Jean-François Delfraissy, président du Comité consultatif national d’éthique a plus que loué le travail de cette convention qu’il a observée. Il ne pensait pas qu’il était possible d’aller aussi loin dans l’organisation de la réflexion des membres de cette convention sans pour autant les diriger. Qu’est-ce qui a si bien marché selon vous ? 

Il n’y aurait pas de convention citoyenne sur la fin de vie s’il n’y avait pas eu la convention citoyenne sur le climat. C’est un travail de dingue qu’ils ont réalisé et je le salue car nous avons pu, nous aussi, réaliser un travail de dingue grâce à ce point de comparaison. Cela veut dire qu’on progresse et c’est bon signe. Ensuite, le fait que la convention soit arrimée à une institution telle que le Cese est très important. La maison Cese est une machine puissante. C’est aussi l’espace où on fait dialoguer des personnes qui ne pensent pas de la même manière depuis 1947. Il y a une méthodologie qui est pertinente.

Deuxième point, il faut poser un cadre de confiance dès le départ pour que ça marche. Au sein du comité de gouvernance d’abord, ce qui veut dire éviter tout malentendu ou ambiguïté sur nos rôles et nos objectifs. Ensuite, il faut créer de la confiance avec tout l’écosystème : les chercheurs qui observent, les médias, les équipes du Cese… Si tout le monde se fait confiance et a en tête que le seul objectif c’est la réussite de la convention, on est préparé aux moments de tension, parce-que, évidemment, il y en aura. Le but est que ça ne prenne pas des proportions dramatiques.

Et enfin, il faut établir la confiance avec les citoyens tirés au sort. Et là, ça veut juste dire qu’il faut être humble. Je le dis souvent, la démocratie ce n’est pas glamour, c’est difficile, c’est un travail. On est face à des humains et on ne peut pas tout anticiper. Il faut être prêt à réajuster en permanence ce que nous avons préparé et assumer les aléas. Quand on commet une erreur, on s’excuse. Quand on a des doutes, on les partage. Et quand on n’est pas d’accord, on essaie de trouver les bons cheminements. 

Vous décrivez un processus très organique…

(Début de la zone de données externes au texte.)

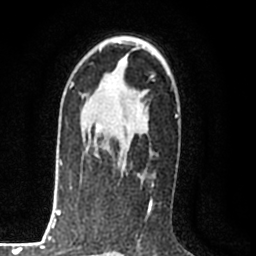
Breast MRI (dynamic contrast-enhanced), one axial slice; position 51 of 80 along the scan axis; cropped to one breast; dynamic contrast-enhanced series, time point 2 of 8 at this slice position (early post-contrast); 1.5 T; TE 2.2 ms, TR 5.3 ms; 2 mm slice thickness; 256 × 256 image matrix, field of view 150 × 150 mm. Female patient.
Outlined on this slice (semi-automatically segmented with operator editing):
- enhancing-tissue mask used for the functional tumour volume (all voxels passing the contrast-enhancement thresholds inside the analysis volume; usually the tumour): bounding box (x1, y1, x2, y2) in pixels: (94, 125, 142, 182)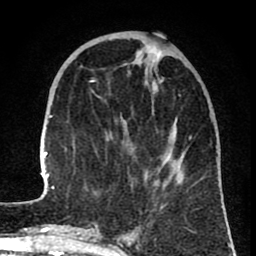
Breast MRI (dynamic contrast-enhanced), one axial slice. Slice 25 of 80 in the series (ordered by position). Cropped to one breast. Dynamic contrast-enhanced series, time point 2 of 8 at this slice position (early post-contrast). 1.5 T. TE 2.6 ms, TR 6.1 ms. 2 mm slice thickness. 256 × 256 image matrix. Female patient.
Structures marked on this image (semi-automatic segmentation, software-assisted and operator-edited):
- enhancing-tissue mask used for the functional tumour volume (all voxels passing the contrast-enhancement thresholds inside the analysis volume; usually the tumour): bounding box [x1, y1, x2, y2] px = [42, 52, 184, 191]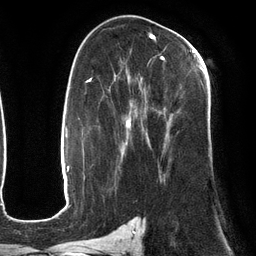
Breast MRI (dynamic contrast-enhanced), one axial slice; position 74 of 134 along the scan axis; cropped to one breast; dynamic contrast-enhanced series, time point 2 of 6 at this slice position (early post-contrast); 3 T; TE 2.7 ms, TR 6.5 ms; 1.2 mm slice thickness; 256 × 256 image matrix. Female patient.
Outlined on this slice (semi-automatically segmented with operator editing):
- enhancing-tissue mask used for the functional tumour volume (all voxels passing the contrast-enhancement thresholds inside the analysis volume; usually the tumour): box from (x=115, y=49) to (x=204, y=178) px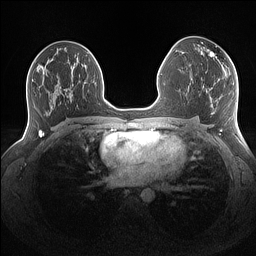
Breast MRI (dynamic contrast-enhanced), one axial slice. Position 81 of 160 along the scan axis. Dynamic contrast-enhanced series, time point 2 of 7 at this slice position (early post-contrast). 1.5 T. TE 1.4 ms, TR 5 ms. 256 × 256 image matrix, field of view 340 × 340 mm. Female patient.
Annotated regions visible in this slice (semi-automatically segmented with operator editing):
- enhancing-tissue mask used for the functional tumour volume (all voxels passing the contrast-enhancement thresholds inside the analysis volume; usually the tumour): box from (x=201, y=50) to (x=215, y=56) px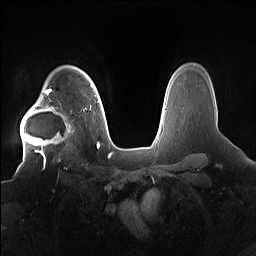
Breast MRI (dynamic contrast-enhanced), one axial slice; position 124 of 160 along the scan axis; dynamic contrast-enhanced series, time point 2 of 7 at this slice position (early post-contrast); 1.5 T; TE 1.4 ms, TR 5 ms; 256 × 256 image matrix, field of view 380 × 380 mm. Female patient.
Outlined on this slice (semi-automatically segmented with operator editing):
- enhancing-tissue mask used for the functional tumour volume (all voxels passing the contrast-enhancement thresholds inside the analysis volume; usually the tumour): box from (x=20, y=91) to (x=85, y=158) px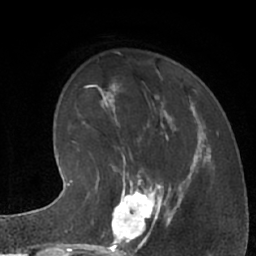
Breast MRI (dynamic contrast-enhanced), one axial slice. Position 22 of 66 along the scan axis. Cropped to one breast. Dynamic contrast-enhanced series, time point 2 of 7 at this slice position (early post-contrast). 1.5 T. TE 3 ms, TR 6.2 ms. 2.4 mm slice thickness. 256 × 256 image matrix, field of view 160 × 160 mm. Female patient.
Annotated regions visible in this slice (semi-automatically segmented with operator editing):
- enhancing-tissue mask used for the functional tumour volume (all voxels passing the contrast-enhancement thresholds inside the analysis volume; usually the tumour): bounding box <102,183,162,245> (left, top, right, bottom; pixels)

Je parle de mécanique démocratique, mais il y a quelque chose de la matière vivante, oui. Cela explique qu’on ne puisse tout anticiper. Soit on le vit comme un échec et c’est difficile, soit on se dit que c’est un facteur qu’il faut assumer. Et dire que l’exercice démocratique est exigeant, cela nous oblige tous. Mais nous montrons aussi que s’il y a de l’implication, ça fonctionne. Il y a donc de l’espoir et c’est à la portée de tout le monde.

Y a-t-il un moment de cette convention qui incarne cette exigence de l’exercice démocratique ? 

Il y a eu des moments compliqués dont un, critique, parce qu’on a pris une mauvaise décision. Nous avons fait voter l’assemblée à un moment où on n’aurait pas du. C’était à la fin de la troisième session, il en restait six et ça aurait pu basculer. Avant d’entamer la quatrième session, nous sommes venus présenter à l’ensemble de l’assemblée nos excuses. Je crois que ça a été un moment important dans la construction du rapport de confiance. 

A partir de ce moment-là, j’ai pris l’habitude de me présenter devant l’assemblée pendant une demi-heure avant le début de chaque session pour transmettre des informations et leur demander s’ils avaient des questions ou tout autre besoin.

A quel moment vous êtes-vous dit que la convention était sur les bons rails ?

Lors de la septième session. Trois heures avant le début, Le Figaro sort un papier « Soupçon de manipulation sur la convention citoyenne ». Après discussion avec le comité de gouvernance et les équipes du CESE, nous avons décidé de modifier le programme pour prendre deux heures en hémicycle à huis clos, c’est-à-dire sans presse, ni caméra pour un échange avec les citoyens.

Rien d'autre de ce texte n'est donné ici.